The 6th Marine Regiment was first organized at Marine Corps Base Quantico, Virginia, on 11 July 1917 under the command of Medal of Honor holder Colonel Albertus W. Catlin. The regiment included three battalions: the 1st (74th, 75th, 76th, and 95th Companies), the 2nd (78th, 79th, 80th, and 96th Companies), and the 3rd (82nd, 83rd, 84th, and 97th Companies). Virtually all of the senior officers and staff non-commissioned officers of the 6th Regiment were long-service professionals, while most junior officers and all privates were new enlistees. Although the new men were short on experience, they were long on education: Colonel Catlin estimated that 60 percent of them were college men. 
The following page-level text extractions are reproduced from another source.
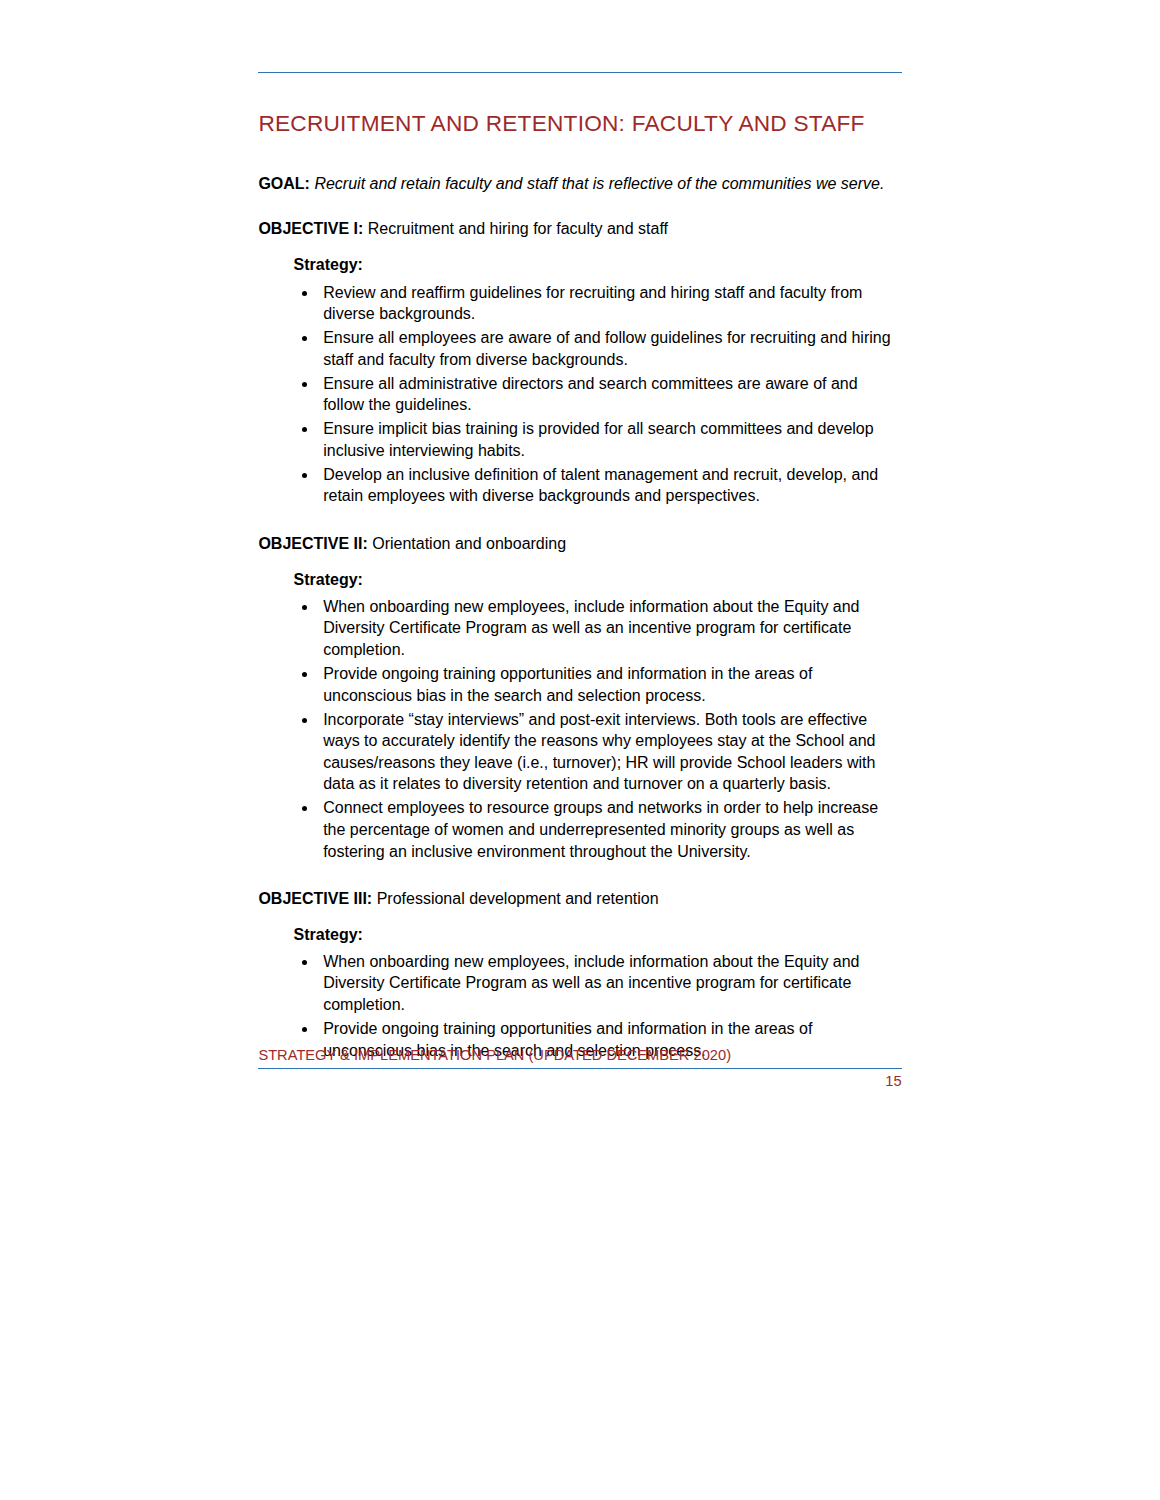RECRUITMENT AND RETENTION: FACULTY AND STAFF
GOAL: Recruit and retain faculty and staff that is reflective of the communities we serve.
OBJECTIVE I: Recruitment and hiring for faculty and staff
Strategy:
Review and reaffirm guidelines for recruiting and hiring staff and faculty from diverse backgrounds.
Ensure all employees are aware of and follow guidelines for recruiting and hiring staff and faculty from diverse backgrounds.
Ensure all administrative directors and search committees are aware of and follow the guidelines.
Ensure implicit bias training is provided for all search committees and develop inclusive interviewing habits.
Develop an inclusive definition of talent management and recruit, develop, and retain employees with diverse backgrounds and perspectives.
OBJECTIVE II: Orientation and onboarding
Strategy:
When onboarding new employees, include information about the Equity and Diversity Certificate Program as well as an incentive program for certificate completion.
Provide ongoing training opportunities and information in the areas of unconscious bias in the search and selection process.
Incorporate “stay interviews” and post-exit interviews. Both tools are effective ways to accurately identify the reasons why employees stay at the School and causes/reasons they leave (i.e., turnover); HR will provide School leaders with data as it relates to diversity retention and turnover on a quarterly basis.
Connect employees to resource groups and networks in order to help increase the percentage of women and underrepresented minority groups as well as fostering an inclusive environment throughout the University.
OBJECTIVE III: Professional development and retention
Strategy:
When onboarding new employees, include information about the Equity and Diversity Certificate Program as well as an incentive program for certificate completion.
Provide ongoing training opportunities and information in the areas of unconscious bias in the search and selection process.
STRATEGY & IMPLEMENTATION PLAN (UPDATED DECEMBER 2020)
15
Regimental increments arrived in France during late 1917 and early 1918. Upon arrival, the 6th Marine Regiment joined the 5th Marine Regiment and the 6th Machine Gun Battalion to form the 4th Brigade, U.S. 2nd Division (Regular), American Expeditionary Force.

The early spring was devoted to training under French tutelage. The "Marine" Brigade entered the trenches of the Toulon Sector near Verdun in March 1918, where it suffered its first combat casualties. The regiment had 33 men killed while in the trenches, most lost when the 74th Company billeting area was gassed on 13 April 1918.The 4th Brigade was ordered to shore up crumbling French lines near Ch√Ęteau-Thierry in late May 1918.

The 6th Regiment took up positions southwest of Belleau Wood, then it was ordered to seize the town of Bouresches and to clear the southern half of Belleau Wood itself on 6 June. These attacks were the beginning of a month-long struggle that eventually became a landmark battle for the U.S. Marine Corps. Colonel Catlin was severely wounded not long after the first waves went over the top; his replacement was Lieutenant Colonel Harry Lee, who would command the regiment for the rest of the war. Gunnery Sergeant Fred W. Stockham voluntarily gave up his own gas mask to a platoonmate and was later awarded a posthumous Medal of Honor for that action. Regimental dentist Weedon Osborne was also awarded a posthumous Navy Medal of Honor. 

Regimental losses in this sector were 2,143 over 40 days. In recognition of the "brilliant courage, vigor, spirit, and tenacity of the Marines", the French government awarded Marine units at Belleau Wood the Croix de guerre with Palm and renamed Belleau Wood "Bois de la Brigade de Marine."